Depuis quelques semaines, je comble mes temps libres avec un nouveau projet: Jenkins.

Inspiré de Jarvis, l'assistant robotisé de Tony Stark, Jenkins donne la température et les horaires d'autobus, ouvre la porte aux invités et raconte quelques (mauvaises) blagues. Grâce à l'élégante simplicité de son système d'interprétation des commandes, ses capacités grandissent à la vitesse de mon imagination.

Le but

Le but du projet Jenkins est de rendre les tâches quotidiennes accessibles par commande vocale. Au lieu de devoir aller voir ma liste de tâches, la balance de mon compte de banque et l'heure de passage du prochain autobus en ligne, je préfère déléguer la tâche à un assistant personnel qui les trouvera instantanément.

Les défis

Lorsqu'une commande est donnée ("Jenkins, what time is it?", car il est anglophone), elle est reçue par gstreamer, décodée en anglais par pocketsphinx, et envoyée à un interpréteur écrit en Python qui assigne chaque commande à une action. Lorsque nécessaire, la réponse est donnée en utilisant un logiciel de synthèse vocale.

Plusieurs défis incombent le développement de Jenkins. Contrairement à Siri et Google Now, Jenkins est toujours à l'écoute et doit faire distinguer les commandes des conversations. Du coup, Jenkins répond encore à la télévision, donnant la météo lorsque personne ne le sollicite. La semaine dernière, il méprenait ses propres réponses pour des commandes. Malgré mes meilleures intentions, Jenkins n'est pas encore prêt à surveiller mon neveu.

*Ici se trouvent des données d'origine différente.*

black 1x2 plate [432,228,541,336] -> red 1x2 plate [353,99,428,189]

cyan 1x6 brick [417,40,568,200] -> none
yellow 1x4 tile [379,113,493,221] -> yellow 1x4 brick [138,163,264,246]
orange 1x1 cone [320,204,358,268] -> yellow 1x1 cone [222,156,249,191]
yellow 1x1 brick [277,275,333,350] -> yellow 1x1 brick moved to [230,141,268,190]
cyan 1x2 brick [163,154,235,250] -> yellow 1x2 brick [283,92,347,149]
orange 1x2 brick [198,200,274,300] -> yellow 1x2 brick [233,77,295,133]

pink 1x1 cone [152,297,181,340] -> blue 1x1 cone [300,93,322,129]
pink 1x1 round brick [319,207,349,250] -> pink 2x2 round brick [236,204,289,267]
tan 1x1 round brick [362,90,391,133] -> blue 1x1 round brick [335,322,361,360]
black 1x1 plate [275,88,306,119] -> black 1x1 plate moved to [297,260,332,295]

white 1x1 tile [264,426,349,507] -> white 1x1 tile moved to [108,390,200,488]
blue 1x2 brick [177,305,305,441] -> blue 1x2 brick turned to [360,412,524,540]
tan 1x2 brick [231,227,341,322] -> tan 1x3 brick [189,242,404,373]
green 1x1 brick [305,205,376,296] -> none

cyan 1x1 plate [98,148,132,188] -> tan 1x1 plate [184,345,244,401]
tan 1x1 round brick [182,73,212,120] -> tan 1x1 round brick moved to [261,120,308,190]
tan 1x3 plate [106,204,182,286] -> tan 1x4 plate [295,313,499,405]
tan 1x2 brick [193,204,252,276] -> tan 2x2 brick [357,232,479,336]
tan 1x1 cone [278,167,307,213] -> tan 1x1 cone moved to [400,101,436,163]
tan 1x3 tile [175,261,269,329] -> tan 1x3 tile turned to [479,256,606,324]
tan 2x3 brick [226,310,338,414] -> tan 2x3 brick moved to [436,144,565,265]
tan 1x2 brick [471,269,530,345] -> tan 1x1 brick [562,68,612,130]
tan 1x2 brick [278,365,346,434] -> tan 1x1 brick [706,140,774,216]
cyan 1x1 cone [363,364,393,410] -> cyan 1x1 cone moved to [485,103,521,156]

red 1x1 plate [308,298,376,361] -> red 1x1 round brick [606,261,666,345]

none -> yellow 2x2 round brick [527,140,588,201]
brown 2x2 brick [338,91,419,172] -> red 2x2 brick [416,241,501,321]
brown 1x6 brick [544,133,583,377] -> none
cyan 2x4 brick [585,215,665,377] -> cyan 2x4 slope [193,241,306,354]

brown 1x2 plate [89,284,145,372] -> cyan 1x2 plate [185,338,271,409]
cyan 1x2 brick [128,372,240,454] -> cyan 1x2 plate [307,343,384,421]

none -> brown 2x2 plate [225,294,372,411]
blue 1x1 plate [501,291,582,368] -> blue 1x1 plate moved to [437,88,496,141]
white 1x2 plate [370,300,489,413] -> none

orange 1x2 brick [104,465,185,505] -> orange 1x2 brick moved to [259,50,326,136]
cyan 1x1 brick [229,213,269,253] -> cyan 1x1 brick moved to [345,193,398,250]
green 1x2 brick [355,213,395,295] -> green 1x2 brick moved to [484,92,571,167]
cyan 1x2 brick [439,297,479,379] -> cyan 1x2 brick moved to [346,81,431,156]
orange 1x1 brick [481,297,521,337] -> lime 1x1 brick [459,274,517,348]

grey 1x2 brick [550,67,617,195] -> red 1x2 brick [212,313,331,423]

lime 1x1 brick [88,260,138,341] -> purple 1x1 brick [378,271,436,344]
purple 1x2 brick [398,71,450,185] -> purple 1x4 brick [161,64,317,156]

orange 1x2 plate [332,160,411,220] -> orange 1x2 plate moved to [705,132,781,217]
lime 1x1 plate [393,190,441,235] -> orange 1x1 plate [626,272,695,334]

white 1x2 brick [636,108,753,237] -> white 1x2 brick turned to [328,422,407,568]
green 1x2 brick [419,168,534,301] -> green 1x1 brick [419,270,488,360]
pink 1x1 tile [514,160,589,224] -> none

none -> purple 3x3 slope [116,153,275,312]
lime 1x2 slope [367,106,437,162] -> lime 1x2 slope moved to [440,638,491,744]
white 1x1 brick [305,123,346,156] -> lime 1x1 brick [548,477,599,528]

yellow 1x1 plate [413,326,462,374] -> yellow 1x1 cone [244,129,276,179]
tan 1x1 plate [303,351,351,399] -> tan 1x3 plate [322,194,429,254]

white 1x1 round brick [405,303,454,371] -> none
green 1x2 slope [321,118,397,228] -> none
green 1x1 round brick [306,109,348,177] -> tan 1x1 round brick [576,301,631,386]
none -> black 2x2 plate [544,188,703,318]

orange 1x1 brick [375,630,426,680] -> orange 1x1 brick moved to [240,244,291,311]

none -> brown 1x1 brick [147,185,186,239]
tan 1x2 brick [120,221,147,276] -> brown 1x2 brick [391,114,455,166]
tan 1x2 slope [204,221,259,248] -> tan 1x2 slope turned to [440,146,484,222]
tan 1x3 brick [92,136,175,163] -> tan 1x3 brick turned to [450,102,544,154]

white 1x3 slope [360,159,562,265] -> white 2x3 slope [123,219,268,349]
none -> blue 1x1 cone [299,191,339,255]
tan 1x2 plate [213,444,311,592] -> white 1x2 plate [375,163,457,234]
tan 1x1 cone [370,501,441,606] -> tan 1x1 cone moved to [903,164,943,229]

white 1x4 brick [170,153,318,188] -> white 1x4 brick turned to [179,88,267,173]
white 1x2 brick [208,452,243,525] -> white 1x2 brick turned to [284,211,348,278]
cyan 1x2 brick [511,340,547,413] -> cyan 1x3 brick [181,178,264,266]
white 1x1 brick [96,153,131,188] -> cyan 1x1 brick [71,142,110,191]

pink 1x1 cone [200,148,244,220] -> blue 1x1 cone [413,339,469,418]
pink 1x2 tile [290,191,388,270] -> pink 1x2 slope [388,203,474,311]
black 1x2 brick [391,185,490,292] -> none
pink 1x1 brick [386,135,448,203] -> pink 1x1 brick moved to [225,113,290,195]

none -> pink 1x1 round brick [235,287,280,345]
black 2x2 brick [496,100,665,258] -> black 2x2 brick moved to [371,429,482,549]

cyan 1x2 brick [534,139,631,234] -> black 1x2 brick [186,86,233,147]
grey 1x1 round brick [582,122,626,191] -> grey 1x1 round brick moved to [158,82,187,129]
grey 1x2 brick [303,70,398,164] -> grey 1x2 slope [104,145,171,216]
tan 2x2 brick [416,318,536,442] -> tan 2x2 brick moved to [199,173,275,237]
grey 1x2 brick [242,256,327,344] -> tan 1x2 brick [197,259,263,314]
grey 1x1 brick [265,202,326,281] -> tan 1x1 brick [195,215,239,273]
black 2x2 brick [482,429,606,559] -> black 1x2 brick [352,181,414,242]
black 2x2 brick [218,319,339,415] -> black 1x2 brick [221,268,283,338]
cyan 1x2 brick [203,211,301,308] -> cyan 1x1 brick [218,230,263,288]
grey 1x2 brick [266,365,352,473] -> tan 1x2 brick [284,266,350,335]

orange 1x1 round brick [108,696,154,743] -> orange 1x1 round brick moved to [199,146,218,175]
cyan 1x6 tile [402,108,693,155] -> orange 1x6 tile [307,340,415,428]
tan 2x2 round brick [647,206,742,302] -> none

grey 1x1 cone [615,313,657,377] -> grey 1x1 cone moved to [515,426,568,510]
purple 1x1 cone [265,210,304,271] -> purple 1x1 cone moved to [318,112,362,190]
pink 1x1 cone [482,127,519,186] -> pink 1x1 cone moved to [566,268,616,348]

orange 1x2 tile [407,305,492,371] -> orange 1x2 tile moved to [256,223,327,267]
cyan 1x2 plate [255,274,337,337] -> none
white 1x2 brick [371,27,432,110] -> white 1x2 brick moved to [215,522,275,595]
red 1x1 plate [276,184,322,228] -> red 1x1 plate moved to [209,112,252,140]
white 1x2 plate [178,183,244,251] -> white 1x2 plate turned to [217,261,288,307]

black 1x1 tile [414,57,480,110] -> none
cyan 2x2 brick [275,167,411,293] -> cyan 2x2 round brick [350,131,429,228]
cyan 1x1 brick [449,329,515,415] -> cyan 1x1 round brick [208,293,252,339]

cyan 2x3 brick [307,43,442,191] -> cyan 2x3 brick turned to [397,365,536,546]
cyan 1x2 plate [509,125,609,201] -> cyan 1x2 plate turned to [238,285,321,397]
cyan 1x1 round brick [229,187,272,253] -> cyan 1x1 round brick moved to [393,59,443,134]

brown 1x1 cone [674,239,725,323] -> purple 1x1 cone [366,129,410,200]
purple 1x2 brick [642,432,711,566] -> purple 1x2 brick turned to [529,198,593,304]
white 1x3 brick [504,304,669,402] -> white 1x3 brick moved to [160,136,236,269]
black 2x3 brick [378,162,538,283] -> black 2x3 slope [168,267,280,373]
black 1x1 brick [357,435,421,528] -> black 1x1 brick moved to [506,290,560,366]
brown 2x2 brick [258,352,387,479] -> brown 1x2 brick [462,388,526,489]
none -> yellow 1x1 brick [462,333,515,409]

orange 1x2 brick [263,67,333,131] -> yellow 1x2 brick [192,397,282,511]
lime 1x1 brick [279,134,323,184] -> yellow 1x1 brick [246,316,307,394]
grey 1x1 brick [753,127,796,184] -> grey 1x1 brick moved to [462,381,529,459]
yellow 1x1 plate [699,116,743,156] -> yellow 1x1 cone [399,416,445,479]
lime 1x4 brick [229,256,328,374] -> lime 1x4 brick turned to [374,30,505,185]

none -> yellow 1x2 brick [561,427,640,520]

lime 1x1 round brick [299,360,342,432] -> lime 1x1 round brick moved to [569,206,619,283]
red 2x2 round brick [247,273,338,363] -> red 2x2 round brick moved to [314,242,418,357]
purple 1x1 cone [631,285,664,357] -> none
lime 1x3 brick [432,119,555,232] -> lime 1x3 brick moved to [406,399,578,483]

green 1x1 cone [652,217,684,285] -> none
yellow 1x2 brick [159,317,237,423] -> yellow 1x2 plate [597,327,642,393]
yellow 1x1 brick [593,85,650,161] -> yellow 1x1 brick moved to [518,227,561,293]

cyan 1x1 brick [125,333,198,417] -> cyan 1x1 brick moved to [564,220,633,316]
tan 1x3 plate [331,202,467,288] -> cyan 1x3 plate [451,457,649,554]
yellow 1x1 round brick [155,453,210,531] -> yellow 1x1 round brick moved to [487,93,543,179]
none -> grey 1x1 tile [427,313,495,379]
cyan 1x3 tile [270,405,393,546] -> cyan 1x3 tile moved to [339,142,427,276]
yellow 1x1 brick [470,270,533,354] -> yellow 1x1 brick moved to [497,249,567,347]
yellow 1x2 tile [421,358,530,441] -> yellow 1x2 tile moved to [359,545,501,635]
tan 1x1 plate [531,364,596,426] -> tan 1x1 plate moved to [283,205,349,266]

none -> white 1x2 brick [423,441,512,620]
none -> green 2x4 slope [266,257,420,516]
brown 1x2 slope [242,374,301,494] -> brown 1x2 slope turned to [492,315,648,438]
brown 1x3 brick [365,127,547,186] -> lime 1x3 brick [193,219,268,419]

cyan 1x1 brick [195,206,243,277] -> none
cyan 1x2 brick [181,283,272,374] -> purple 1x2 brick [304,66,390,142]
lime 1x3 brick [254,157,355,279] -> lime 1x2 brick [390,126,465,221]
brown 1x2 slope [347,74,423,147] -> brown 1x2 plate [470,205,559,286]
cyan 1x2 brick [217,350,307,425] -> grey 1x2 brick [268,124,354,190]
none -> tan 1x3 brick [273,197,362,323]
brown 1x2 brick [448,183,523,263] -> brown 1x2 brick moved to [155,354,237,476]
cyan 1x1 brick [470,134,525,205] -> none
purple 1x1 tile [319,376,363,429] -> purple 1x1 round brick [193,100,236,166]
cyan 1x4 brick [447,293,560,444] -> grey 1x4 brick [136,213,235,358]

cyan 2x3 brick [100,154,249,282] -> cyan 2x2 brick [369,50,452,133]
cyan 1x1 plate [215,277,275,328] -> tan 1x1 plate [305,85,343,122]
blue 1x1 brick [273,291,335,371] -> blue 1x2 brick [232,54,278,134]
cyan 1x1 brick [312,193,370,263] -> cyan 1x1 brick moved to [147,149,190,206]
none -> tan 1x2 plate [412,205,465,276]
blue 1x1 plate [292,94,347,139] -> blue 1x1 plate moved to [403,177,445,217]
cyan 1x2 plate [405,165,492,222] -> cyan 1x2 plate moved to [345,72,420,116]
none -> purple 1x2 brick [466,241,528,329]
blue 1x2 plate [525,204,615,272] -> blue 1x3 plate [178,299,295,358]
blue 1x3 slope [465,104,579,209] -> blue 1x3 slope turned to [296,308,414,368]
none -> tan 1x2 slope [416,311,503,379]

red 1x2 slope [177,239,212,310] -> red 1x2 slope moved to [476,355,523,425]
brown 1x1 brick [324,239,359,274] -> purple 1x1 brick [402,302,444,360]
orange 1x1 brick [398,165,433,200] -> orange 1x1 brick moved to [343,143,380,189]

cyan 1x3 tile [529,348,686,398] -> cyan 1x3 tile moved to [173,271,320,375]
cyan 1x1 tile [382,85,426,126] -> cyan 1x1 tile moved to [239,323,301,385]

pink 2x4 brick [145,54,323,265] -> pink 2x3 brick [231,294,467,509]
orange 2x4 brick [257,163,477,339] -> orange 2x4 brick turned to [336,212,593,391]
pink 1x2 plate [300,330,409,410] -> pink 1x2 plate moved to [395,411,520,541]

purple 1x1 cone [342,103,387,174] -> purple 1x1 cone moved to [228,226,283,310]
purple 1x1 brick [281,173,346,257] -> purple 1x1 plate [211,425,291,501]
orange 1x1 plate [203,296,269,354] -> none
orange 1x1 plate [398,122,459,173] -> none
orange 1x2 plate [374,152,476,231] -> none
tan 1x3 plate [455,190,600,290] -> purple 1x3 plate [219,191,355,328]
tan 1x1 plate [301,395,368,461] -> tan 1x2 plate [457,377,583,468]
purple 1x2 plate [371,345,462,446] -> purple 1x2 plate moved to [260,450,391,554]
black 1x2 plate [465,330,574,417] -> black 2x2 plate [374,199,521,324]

De plus, pocketsphinx, le seul logiciel libre de reconnaissance vocal, n'offre aucune documentation utilisable. À l'instar de la majorité des projets open source, les instructions sont souvent abstraites ou incomplètes, et une bonne majorité du projet reste sans documentation depuis plusieurs années. Ironiquement, sphinx est aussi le nom d'un module de génération de documentation.

Presque tous les programmes qui utilisent pocketsphinx et gstreamer sont des copies exactes du seul exemple offert pour Python, ce qui a rendu les premiers pas très difficiles.

Heureusement, une fois que la commande est extraite de pocketsphinx, c'est business as usual: On prend une phrase et on l'associe à une fonction qu'on exécute. J'ai suffisamment simplifié cette partie pour qu'une commande puisse y être ajoutée en quelques secondes. Contrairement aux autres implémentations de pocketsphinx en Python, celle-ci est modulaire, configurable et assidûment documentée.

Lorsque Jenkins doit se prononcer, il utilise festival, un logiciel de synthèse vocale pour Linux. Celui-ci n'arrive pas à la cheville de Siri pour ce qui est de la prononciation, mais il fait bien le travail pour l'instant.

Le statut du projet

En ce moment, ajouter des commandes à Jenkins est une tâche très simple. Cependant, il a toujours de la difficulté à ignorer les conversations qui ne l'impliquent pas. C'est un problème sur lequel repose le futur du projet, et je dois encore y trouver une solution.

Dans le futur

J'ai déjà quelques idées pour des commandes futures que Jenkins pourra interpréter. J'aimerais y intégrer l'éclairage de l'appartement, le contrôle de la télévision et plusieurs autres idées farfelues. Une fois que le système de base est fiable, l'ajout de nouvelles commandes n'est pas terriblement compliqué.